++++ DATASET RECORDS ++++

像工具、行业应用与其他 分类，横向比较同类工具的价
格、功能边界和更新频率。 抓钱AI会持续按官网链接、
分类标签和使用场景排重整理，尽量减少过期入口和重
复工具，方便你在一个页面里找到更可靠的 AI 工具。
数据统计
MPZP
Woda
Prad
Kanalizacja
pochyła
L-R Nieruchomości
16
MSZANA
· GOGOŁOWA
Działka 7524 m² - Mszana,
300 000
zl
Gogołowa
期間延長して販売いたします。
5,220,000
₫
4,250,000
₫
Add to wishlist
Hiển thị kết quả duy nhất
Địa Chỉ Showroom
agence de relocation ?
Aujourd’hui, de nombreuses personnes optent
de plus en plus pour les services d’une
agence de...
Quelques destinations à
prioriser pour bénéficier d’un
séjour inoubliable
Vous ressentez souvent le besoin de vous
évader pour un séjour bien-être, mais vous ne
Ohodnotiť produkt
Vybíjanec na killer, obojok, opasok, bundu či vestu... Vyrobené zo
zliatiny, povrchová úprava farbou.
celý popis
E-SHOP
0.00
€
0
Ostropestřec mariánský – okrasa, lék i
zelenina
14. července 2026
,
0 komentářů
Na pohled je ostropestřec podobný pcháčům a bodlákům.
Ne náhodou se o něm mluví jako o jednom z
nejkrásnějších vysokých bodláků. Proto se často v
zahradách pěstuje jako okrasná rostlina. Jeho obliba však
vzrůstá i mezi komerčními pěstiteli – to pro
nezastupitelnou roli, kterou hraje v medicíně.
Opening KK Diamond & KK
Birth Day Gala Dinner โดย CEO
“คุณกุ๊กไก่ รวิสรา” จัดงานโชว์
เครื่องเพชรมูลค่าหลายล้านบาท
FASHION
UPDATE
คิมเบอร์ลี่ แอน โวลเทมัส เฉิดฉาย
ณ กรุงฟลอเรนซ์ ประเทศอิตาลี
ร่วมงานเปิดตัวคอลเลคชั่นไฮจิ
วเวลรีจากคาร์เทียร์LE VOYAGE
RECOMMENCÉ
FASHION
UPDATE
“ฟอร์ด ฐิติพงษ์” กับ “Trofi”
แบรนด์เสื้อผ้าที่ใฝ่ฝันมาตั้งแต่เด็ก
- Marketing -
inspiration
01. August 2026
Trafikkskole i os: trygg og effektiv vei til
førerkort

++++

- [YOUR ASSIGNMENT] Replace "FASHION" with "STYLE" everywhere in the rows above, and give all the rows back with nothing else changed.

- [RESULT OF THE EXERCISE]
像工具、行业应用与其他 分类，横向比较同类工具的价
格、功能边界和更新频率。 抓钱AI会持续按官网链接、
分类标签和使用场景排重整理，尽量减少过期入口和重
复工具，方便你在一个页面里找到更可靠的 AI 工具。
数据统计
MPZP
Woda
Prad
Kanalizacja
pochyła
L-R Nieruchomości
16
MSZANA
· GOGOŁOWA
Działka 7524 m² - Mszana,
300 000
zl
Gogołowa
期間延長して販売いたします。
5,220,000
₫
4,250,000
₫
Add to wishlist
Hiển thị kết quả duy nhất
Địa Chỉ Showroom
agence de relocation ?
Aujourd’hui, de nombreuses personnes optent
de plus en plus pour les services d’une
agence de...
Quelques destinations à
prioriser pour bénéficier d’un
séjour inoubliable
Vous ressentez souvent le besoin de vous
évader pour un séjour bien-être, mais vous ne
Ohodnotiť produkt
Vybíjanec na killer, obojok, opasok, bundu či vestu... Vyrobené zo
zliatiny, povrchová úprava farbou.
celý popis
E-SHOP
0.00
€
0
Ostropestřec mariánský – okrasa, lék i
zelenina
14. července 2026
,
0 komentářů
Na pohled je ostropestřec podobný pcháčům a bodlákům.
Ne náhodou se o něm mluví jako o jednom z
nejkrásnějších vysokých bodláků. Proto se často v
zahradách pěstuje jako okrasná rostlina. Jeho obliba však
vzrůstá i mezi komerčními pěstiteli – to pro
nezastupitelnou roli, kterou hraje v medicíně.
Opening KK Diamond & KK
Birth Day Gala Dinner โดย CEO
“คุณกุ๊กไก่ รวิสรา” จัดงานโชว์
เครื่องเพชรมูลค่าหลายล้านบาท
STYLE
UPDATE
คิมเบอร์ลี่ แอน โวลเทมัส เฉิดฉาย
ณ กรุงฟลอเรนซ์ ประเทศอิตาลี
ร่วมงานเปิดตัวคอลเลคชั่นไฮจิ
วเวลรีจากคาร์เทียร์LE VOYAGE
RECOMMENCÉ
STYLE
UPDATE
“ฟอร์ด ฐิติพงษ์” กับ “Trofi”
แบรนด์เสื้อผ้าที่ใฝ่ฝันมาตั้งแต่เด็ก
- Marketing -
inspiration
01. August 2026
Trafikkskole i os: trygg og effektiv vei til
førerkort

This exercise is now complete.